→ EXERCISE
Keep every line in which "source" occurs and drop the rest of the data.

→ MATERIAL TO PROCESS

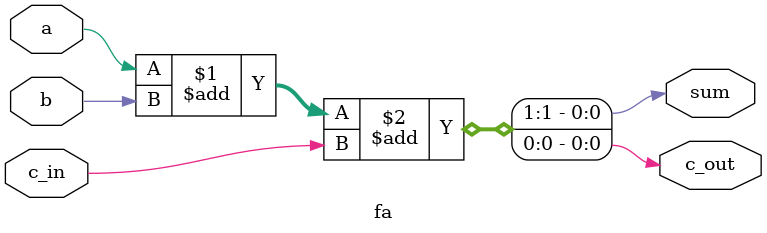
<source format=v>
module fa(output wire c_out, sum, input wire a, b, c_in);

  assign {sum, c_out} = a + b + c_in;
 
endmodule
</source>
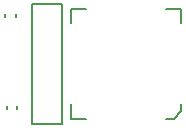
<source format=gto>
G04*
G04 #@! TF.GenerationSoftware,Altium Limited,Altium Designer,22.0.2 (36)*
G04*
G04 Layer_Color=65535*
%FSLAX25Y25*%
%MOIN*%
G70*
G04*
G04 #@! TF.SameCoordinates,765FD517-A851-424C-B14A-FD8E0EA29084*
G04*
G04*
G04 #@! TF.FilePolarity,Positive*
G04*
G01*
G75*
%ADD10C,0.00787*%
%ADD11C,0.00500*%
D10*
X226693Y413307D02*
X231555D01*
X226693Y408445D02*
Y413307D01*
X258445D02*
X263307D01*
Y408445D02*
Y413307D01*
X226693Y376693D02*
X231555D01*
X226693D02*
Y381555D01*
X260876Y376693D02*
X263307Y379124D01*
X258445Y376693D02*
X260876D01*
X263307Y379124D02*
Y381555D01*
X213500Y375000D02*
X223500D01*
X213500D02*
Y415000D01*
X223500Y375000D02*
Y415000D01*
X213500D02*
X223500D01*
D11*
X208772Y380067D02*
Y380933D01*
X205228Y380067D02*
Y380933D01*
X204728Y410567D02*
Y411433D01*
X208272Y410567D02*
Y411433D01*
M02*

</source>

→ YOUR SOLUTION
<source format=v>
</source>
<source format=gto>
</source>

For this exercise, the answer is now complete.